The US Senate is putting immigration law on its front burner this week. The Republican majority in the House of Representatives has passed legislation significantly increasing criminal penalties for immigration law violations. In response, thousands of immigrant supporters have taken to the streets in protest.
Immigration, like a coin, has two sides, political and economic. Politicians, being shrewd by nature, can make anything into a political issue. Economics is the engine that necessarily drives society. Both politics and economics ebb and flow naturally. That natural process is subject to further manipulation by politicians.
Current US immigration concern overwhelmingly involves Mexicans. The Library of Congress has an interesting short history of US-Mexico involvement. After Mexico gained independence from Spain in 1821, it took the US only 25 years to provoke a war with Mexico, quickly secure a military victory and then, with the gun still to the head, negotiate a land steal as part of a peace treaty, paying a token $15 million for what is now California, Texas, and parts of Colorado, Arizona, New Mexico, Utah and Nevada. With the land came lots of Mexican residents, who acquired US citizenship in the process, and then almost as promptly lost their land to non-Mexican Americans.
How a politician plays the immigration cards depends on whose vote is being sought. The current Republican base includes voters with conflicting attitudes on Mexican immigration. The traditional business base wants to have cheap immigrant labor to drive down costs and undermine unions. The righteous law and order voters want strict enforcement of the laws and harsh treatment for violators, including employers. Bush has tried to walk a line between these two with the guest worker proposal, encouraging illegal immigrants to make themselves legal so they can work the jobs “Americans are not willing to do”. The Bush proposal is satisfactory to employers, but criticized by law and order types as amnesty. With Republicans in control of the government, Democrats are somewhat content to lay back and watch Republicans flounder over immigration. Senator Kennedy has joined with John McCain to propose their version of a guest worker law.
At least since the Newt Gingrich Republicans slithered into Congress in 1994, the GOP has managed to keep the political side of the coin facing up. Better late than never, the coin needs to be flipped to its economic side. The Mexican immigration issue can be much more honestly resolved based on economics than on politics. Start with the phoney Bush framing of the issue as about “jobs Americans are not willing to do”. That misrepresentation and slander of American workers needs to be corrected. I suggest framing it as “jobs Americans cannot make a living doing”, or “ jobs American employers are not willing to pay a fair American wage to have done”.
Workers can obtain decent wages, hours and working conditions by two methods: negotiation with employers; and protection by legally required minimums. More than 30 years ago, Cesar Chavez led a heroic struggle to successfully negotiate on behalf of migrant farm workers. Republicans, starting with Reagan, have unfortunately been able to undermine unionism to the point where negotiation on behalf of workers is hardly viable. In the absence of negotiating power, the law needs to step in to bring the minimum wage, hours and working conditions up to date, to make all jobs ones which “Americans can make a decent living doing”. Such updates can be combined with a program to register alien workers through Social Security, putting the burden of document verification on the government, only requiring employers to report the alien social security number to the government.

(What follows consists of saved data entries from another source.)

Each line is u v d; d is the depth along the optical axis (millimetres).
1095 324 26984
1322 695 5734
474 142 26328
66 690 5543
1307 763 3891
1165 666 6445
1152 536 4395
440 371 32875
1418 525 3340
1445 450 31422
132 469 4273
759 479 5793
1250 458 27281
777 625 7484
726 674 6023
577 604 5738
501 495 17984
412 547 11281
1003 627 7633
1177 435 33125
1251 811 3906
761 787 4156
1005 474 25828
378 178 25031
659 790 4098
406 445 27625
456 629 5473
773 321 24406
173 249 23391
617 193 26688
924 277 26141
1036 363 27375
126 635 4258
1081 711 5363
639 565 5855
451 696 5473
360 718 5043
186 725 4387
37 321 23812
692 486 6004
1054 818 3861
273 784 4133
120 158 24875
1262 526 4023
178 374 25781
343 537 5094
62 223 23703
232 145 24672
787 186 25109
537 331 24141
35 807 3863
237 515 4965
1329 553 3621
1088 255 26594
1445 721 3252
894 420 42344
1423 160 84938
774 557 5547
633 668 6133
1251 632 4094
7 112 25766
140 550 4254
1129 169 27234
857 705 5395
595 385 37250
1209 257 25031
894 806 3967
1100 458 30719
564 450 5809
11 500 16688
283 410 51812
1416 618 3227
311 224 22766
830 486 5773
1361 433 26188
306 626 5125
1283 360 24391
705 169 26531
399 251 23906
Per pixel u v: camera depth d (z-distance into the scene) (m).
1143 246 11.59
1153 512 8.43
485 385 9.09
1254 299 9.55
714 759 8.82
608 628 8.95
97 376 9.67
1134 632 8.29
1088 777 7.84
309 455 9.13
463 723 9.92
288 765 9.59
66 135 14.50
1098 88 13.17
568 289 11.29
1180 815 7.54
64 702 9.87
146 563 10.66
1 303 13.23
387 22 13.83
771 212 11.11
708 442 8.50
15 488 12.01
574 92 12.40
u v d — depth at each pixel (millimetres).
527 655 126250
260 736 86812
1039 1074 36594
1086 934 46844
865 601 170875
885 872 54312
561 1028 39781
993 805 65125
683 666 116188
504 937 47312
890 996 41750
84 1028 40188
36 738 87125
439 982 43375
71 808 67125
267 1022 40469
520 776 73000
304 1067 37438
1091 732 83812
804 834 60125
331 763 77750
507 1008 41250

There may be around nine million Mexicans illegally in the US. Many are here because employers and the government encouraged them and turned a blind eye to immigration violations. They should not be punished for American duplicity. Some sort of amnesty seems the only sensible way to resolve the conflicts of their presence. With decent wage payments being required, enough willing Americans and amnesty registered Mexicans should be available to fill the needs of employers. To prevent the flow of jobs across the border and to raise the standards for workers in Mexico, trade agreement between the US and Mexico should be re-negotiated. A Mexican who stays in Mexico should be able to achieve a standard of living comparable to a Mexican worker in the US. Prices of similar goods produced in the US and Mexico should also be comparable.
As I started writing this, I wondered what the current quota was for legal Mexican immigration to the US. I quickly learned immigration quotas based on country of origin were abolished in 1965. I also wondered about the origin of the law that says anyone born in the US is a US citizen, even if their parents were aliens. I found that the 14th amendment to the US Constitution is the source, having been adopted at the end of the War of the Rebellion [aka Civil War] to guarantee citizenship to the newly freed slaves. Their ancestors had been brought to America as “involuntary guest workers” to also do "jobs Americans were not willing to do” - work for life as an enslaved human, whose very humanity was denied by the enslaver and by the American government that enabled such inhumanity.